Feb. 11, 2009, Washington, The Chronicle of Philanthropy — The economic-stimulus package passed by the Senate today does not include a number of measures that nonprofit and foundation leaders had proposed to help ease the impact of the recession on the philanthropic world.
As these provisions were also left out of the House bill, the chances that they will be included in the final stimulus package are slim.
They include:
* A $15-billion bridge-loan fund that was proposed by Independent Sector, a coalition of charities and foundations. The coalition says the money is needed to help charities that receive late payments from cash-strapped state governments while also facing a tight credit market.
* A “flat” excise tax for private foundations, instead of one that varies between 1 percent and 2 percent, pushed by both Independent Sector and the Council of Foundations. The groups say the current system penalizes foundations that substantially increase their distributions in a given year, thus affecting the five-year average used to determine their tax rate.

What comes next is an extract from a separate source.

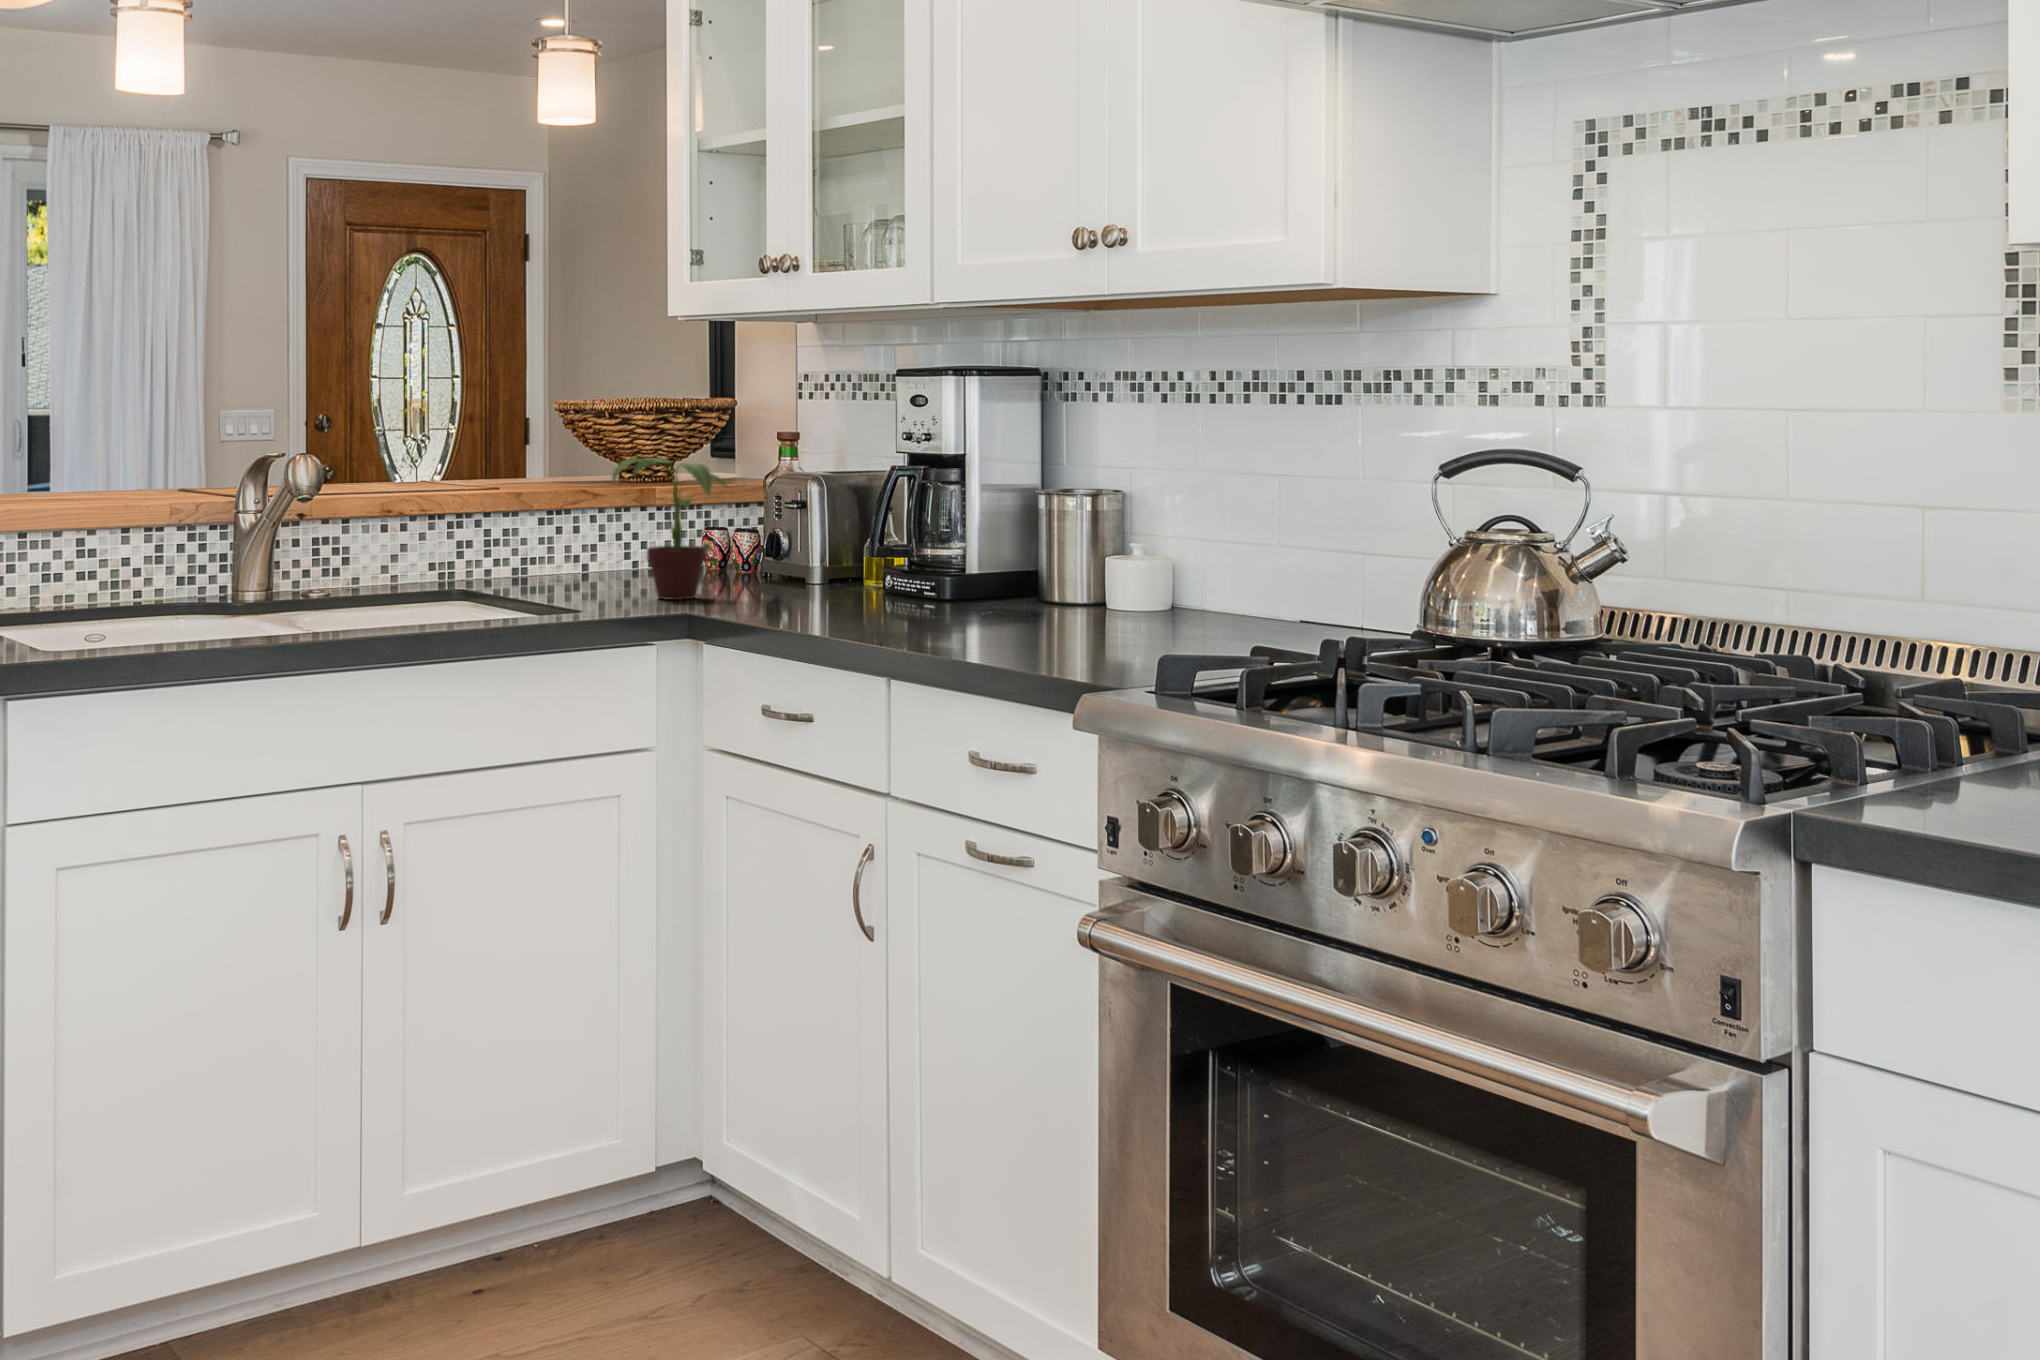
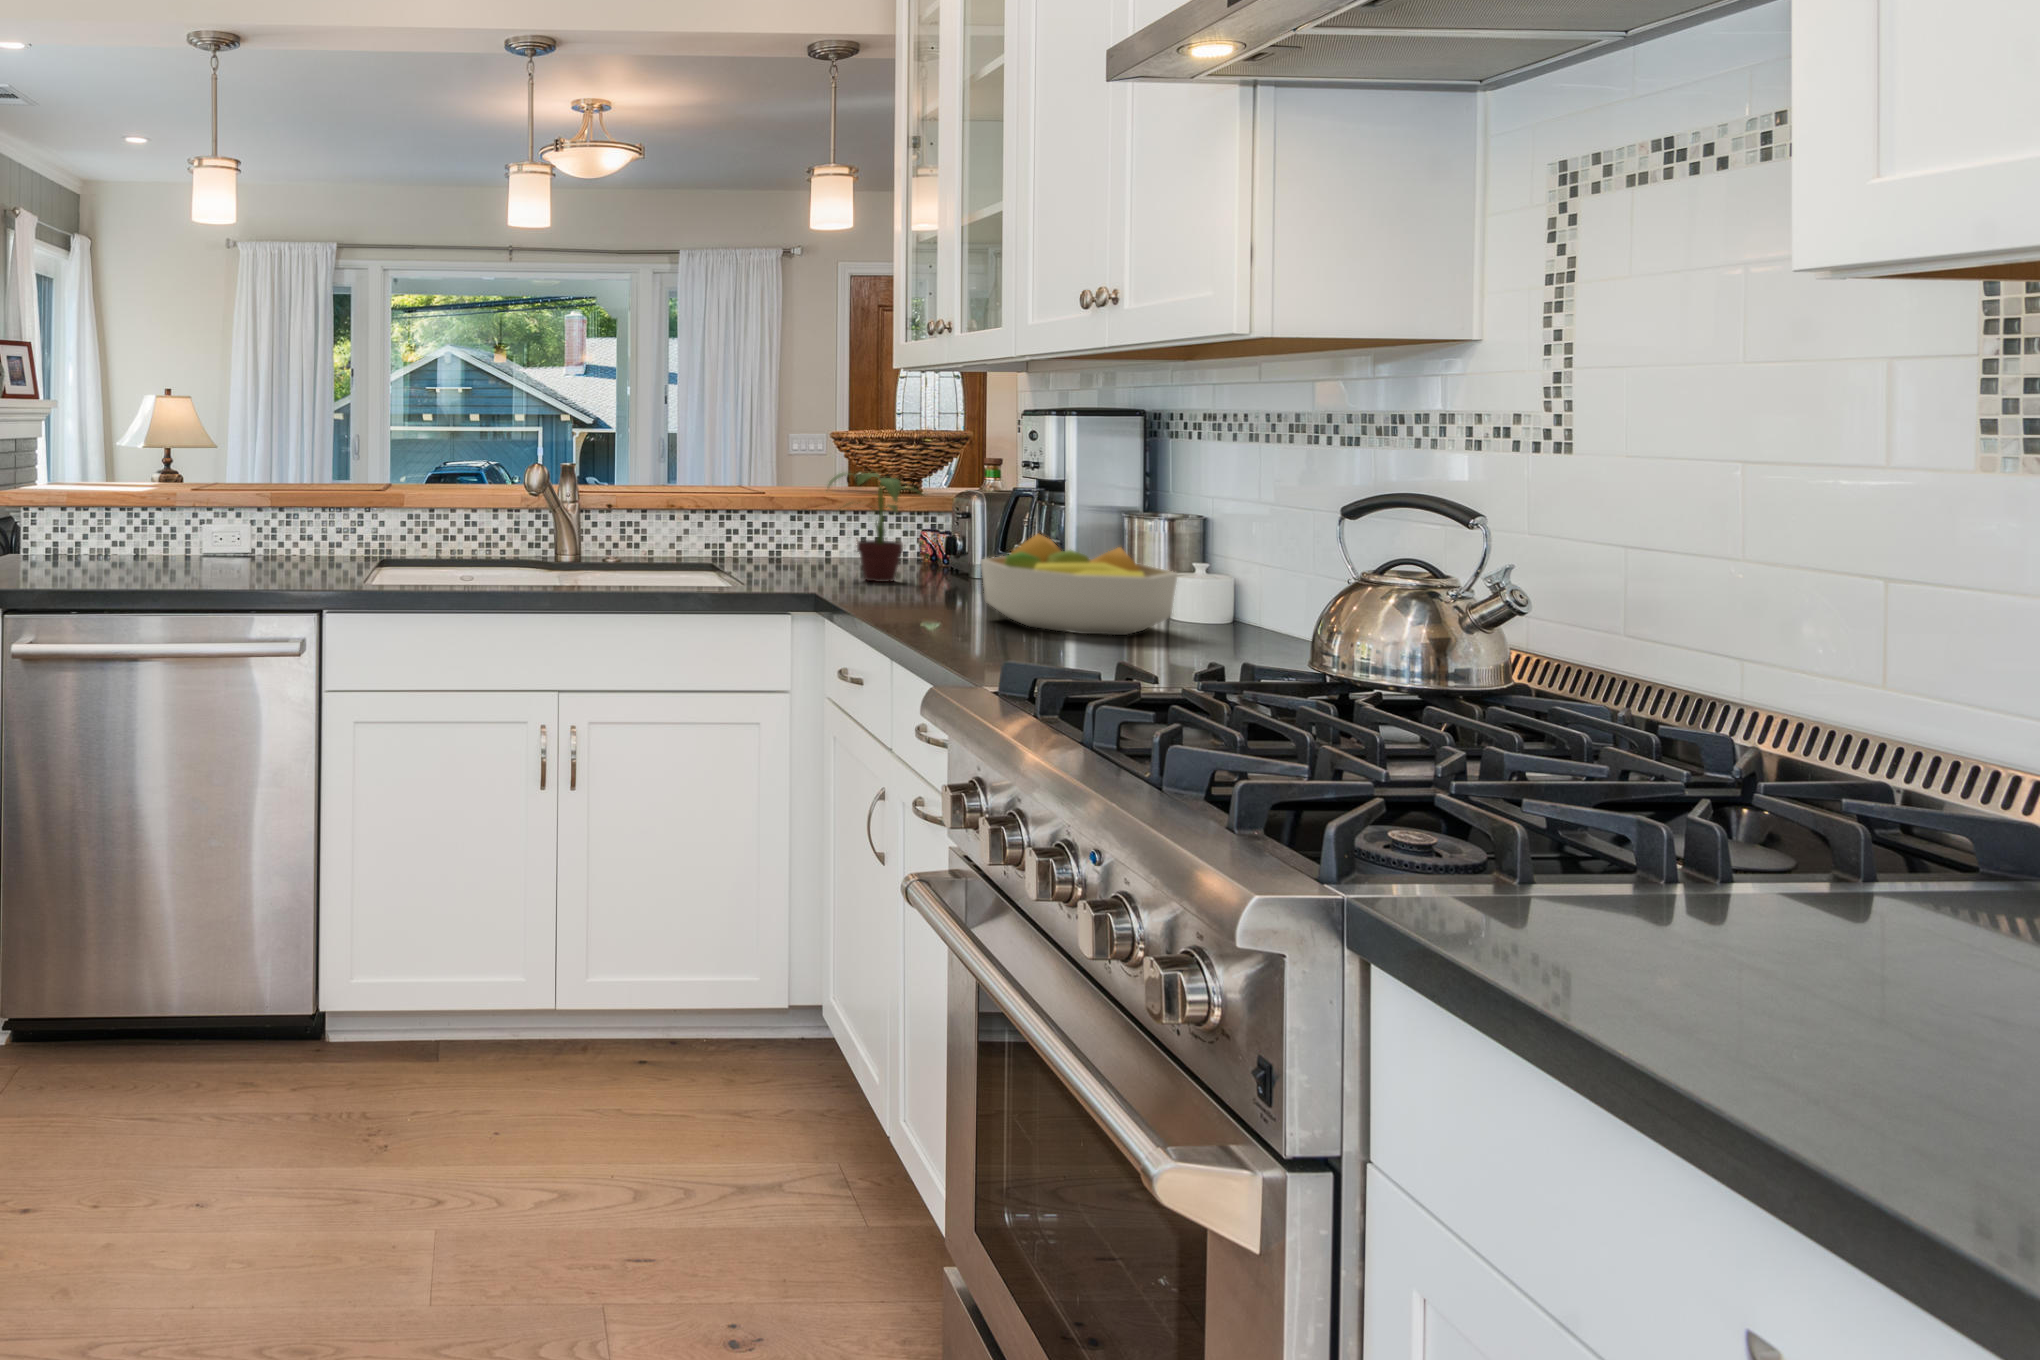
fruit bowl: none [904,526,1151,651] -> present [981,534,1178,635]

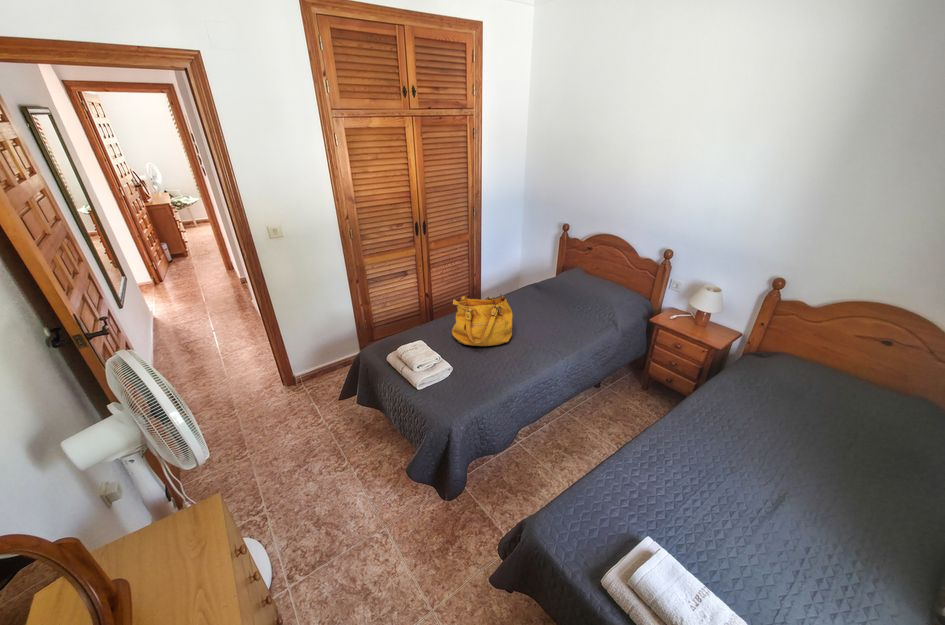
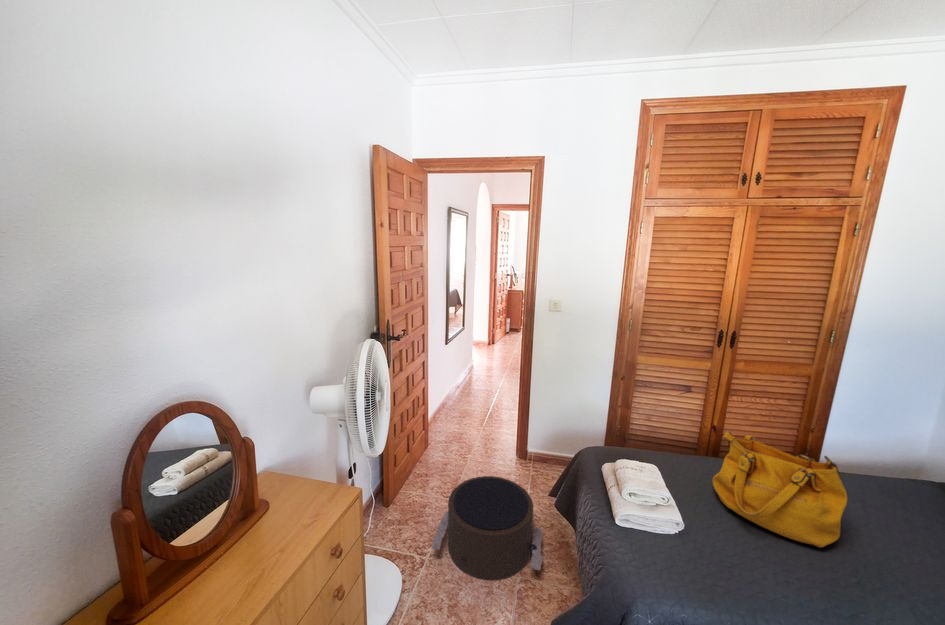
pouf: none [257,407,366,503] -> present [431,476,543,580]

* A measure proposed by the Council on Foundations to allow people who qualify to transfer money from their individual retirement accounts to charity tax-free to give it to donor-advised funds. Under current law, charities can receive such gifts — but not donor-advised funds, which allow people to put money into account and distribute it over time.
* An increase in the tax deduction for people who use their vehicles to volunteer, which is much lower than the business mileage deduction. Sen. Charles E. Grassley, Republican of Iowa, had worked to include that provision in the stimulus package, but he did not succeed.
The Senate and House must now reconcile differences in their versions of the stimulus package. The Council on Foundations will continue pushing to get the measures on the excise tax and individual retirement account into the final package, says Rodney Emory, vice president of government relations.